(Work instructions): The data below contains pictures, which are to be skipped; the lines starting at the line with "Post a Comment" and ending at the line with "24:17,453 [Log-Thread] DEBUG" are to be output exactly, both ends included.

(Records shown):
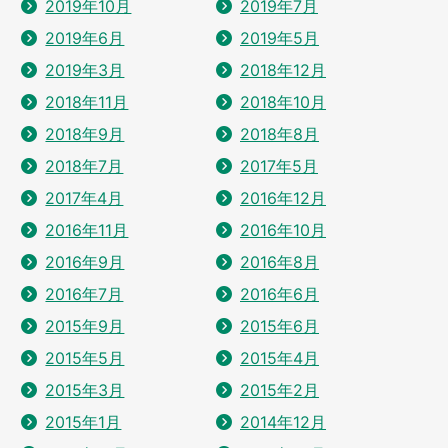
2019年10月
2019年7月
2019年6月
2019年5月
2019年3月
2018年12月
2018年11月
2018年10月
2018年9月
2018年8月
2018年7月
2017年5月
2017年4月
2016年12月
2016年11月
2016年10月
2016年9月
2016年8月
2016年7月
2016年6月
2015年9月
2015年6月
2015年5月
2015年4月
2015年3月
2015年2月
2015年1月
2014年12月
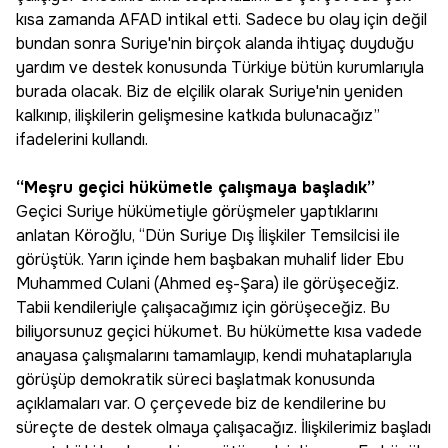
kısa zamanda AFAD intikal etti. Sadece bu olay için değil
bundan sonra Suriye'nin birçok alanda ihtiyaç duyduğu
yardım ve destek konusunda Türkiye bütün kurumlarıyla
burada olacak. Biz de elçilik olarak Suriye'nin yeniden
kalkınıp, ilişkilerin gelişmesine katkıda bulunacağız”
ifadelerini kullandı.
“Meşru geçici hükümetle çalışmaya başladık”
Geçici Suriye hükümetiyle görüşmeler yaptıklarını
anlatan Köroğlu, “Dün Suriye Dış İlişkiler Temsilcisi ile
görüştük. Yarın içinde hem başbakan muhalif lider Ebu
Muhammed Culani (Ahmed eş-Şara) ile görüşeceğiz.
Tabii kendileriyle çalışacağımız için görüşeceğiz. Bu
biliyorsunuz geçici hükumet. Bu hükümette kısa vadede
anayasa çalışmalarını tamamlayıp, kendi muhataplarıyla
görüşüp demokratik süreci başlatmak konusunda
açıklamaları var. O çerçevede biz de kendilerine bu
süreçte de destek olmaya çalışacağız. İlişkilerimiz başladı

---

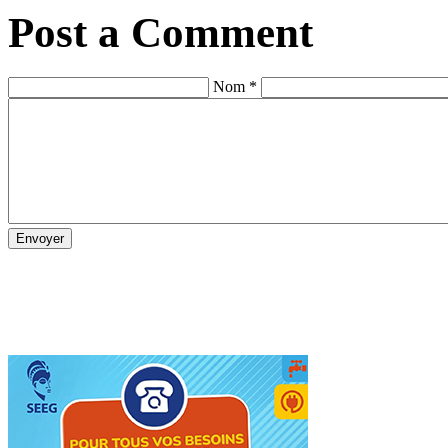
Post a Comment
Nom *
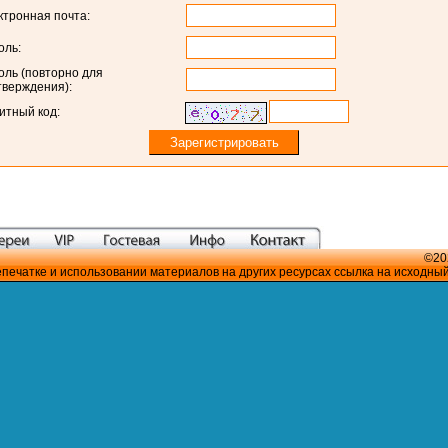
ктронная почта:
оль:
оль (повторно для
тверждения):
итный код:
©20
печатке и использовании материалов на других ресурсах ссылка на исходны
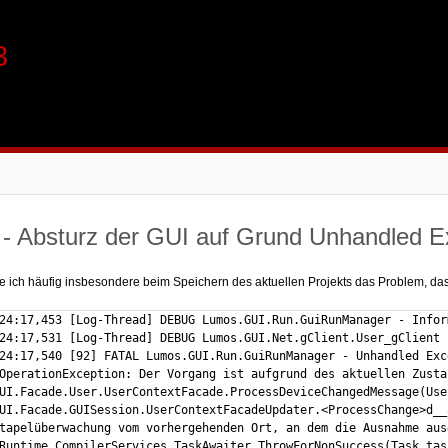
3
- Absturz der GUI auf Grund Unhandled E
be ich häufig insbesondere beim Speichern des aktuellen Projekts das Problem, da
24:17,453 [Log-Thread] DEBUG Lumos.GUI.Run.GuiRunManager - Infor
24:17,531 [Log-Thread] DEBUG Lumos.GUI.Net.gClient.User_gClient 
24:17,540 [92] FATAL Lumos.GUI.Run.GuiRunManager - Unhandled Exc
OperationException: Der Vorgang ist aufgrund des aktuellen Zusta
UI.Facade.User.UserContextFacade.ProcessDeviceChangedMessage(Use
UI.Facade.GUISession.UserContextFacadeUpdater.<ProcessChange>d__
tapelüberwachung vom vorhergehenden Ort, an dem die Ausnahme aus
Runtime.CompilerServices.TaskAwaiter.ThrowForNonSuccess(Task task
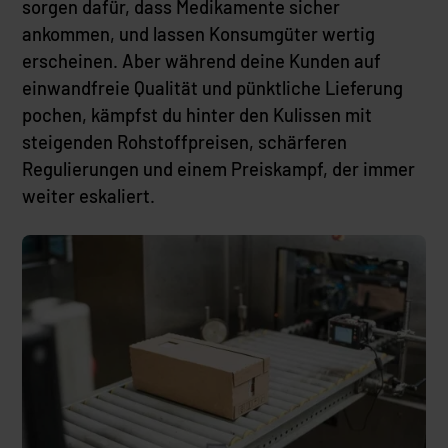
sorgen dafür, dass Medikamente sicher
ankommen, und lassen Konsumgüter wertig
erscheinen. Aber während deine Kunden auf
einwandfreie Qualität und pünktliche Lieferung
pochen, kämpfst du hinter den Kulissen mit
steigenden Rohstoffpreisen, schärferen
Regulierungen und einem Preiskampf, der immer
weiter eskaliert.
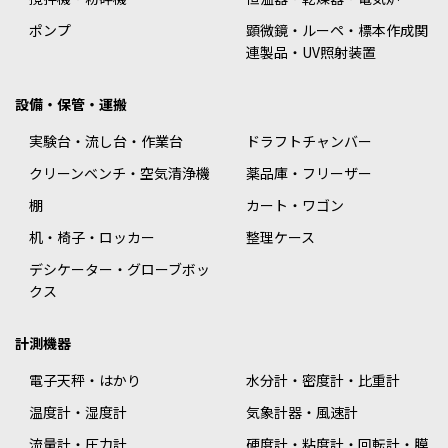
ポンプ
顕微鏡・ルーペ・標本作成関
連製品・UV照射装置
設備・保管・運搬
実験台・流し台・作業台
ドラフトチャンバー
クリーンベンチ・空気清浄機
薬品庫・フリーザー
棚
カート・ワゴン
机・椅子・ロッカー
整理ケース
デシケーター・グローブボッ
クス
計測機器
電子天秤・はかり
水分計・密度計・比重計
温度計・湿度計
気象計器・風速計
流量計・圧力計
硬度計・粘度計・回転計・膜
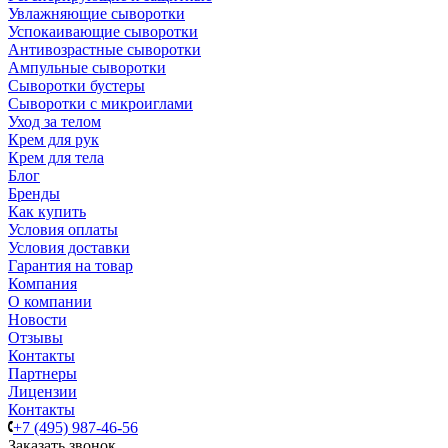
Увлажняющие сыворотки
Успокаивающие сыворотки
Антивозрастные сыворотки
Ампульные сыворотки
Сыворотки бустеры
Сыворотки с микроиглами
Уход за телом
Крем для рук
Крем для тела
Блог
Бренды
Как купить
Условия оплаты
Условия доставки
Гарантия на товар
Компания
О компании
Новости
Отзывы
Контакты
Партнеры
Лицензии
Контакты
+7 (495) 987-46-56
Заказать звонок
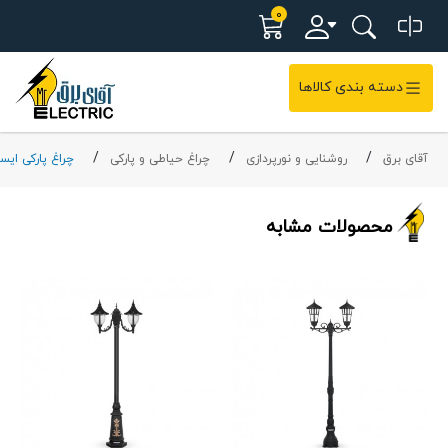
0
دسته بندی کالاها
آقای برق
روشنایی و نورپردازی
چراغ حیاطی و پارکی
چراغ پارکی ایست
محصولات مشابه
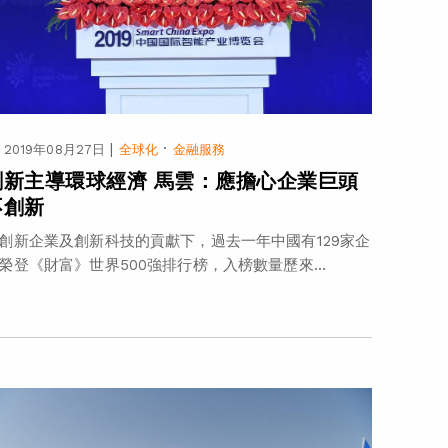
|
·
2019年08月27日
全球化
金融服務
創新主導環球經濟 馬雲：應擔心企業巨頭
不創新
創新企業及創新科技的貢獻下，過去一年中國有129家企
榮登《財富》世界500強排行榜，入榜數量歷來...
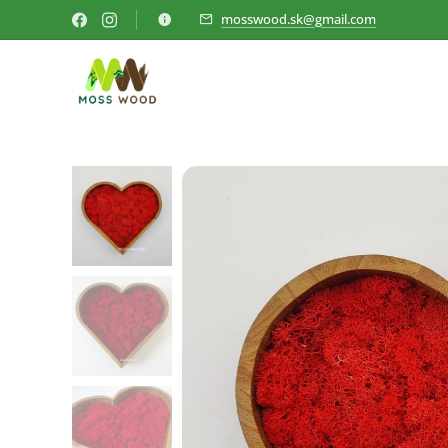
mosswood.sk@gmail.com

(Written solution):
Post a Comment
Nom *
ктронная почта:
оль:
оль (повторно для
тверждения):
итный код:
©20
печатке и использовании материалов на других ресурсах ссылка на исходны
3
- Absturz der GUI auf Grund Unhandled E
be ich häufig insbesondere beim Speichern des aktuellen Projekts das Problem, da
24:17,453 [Log-Thread] DEBUG Lumos.GUI.Run.GuiRunManager - Infor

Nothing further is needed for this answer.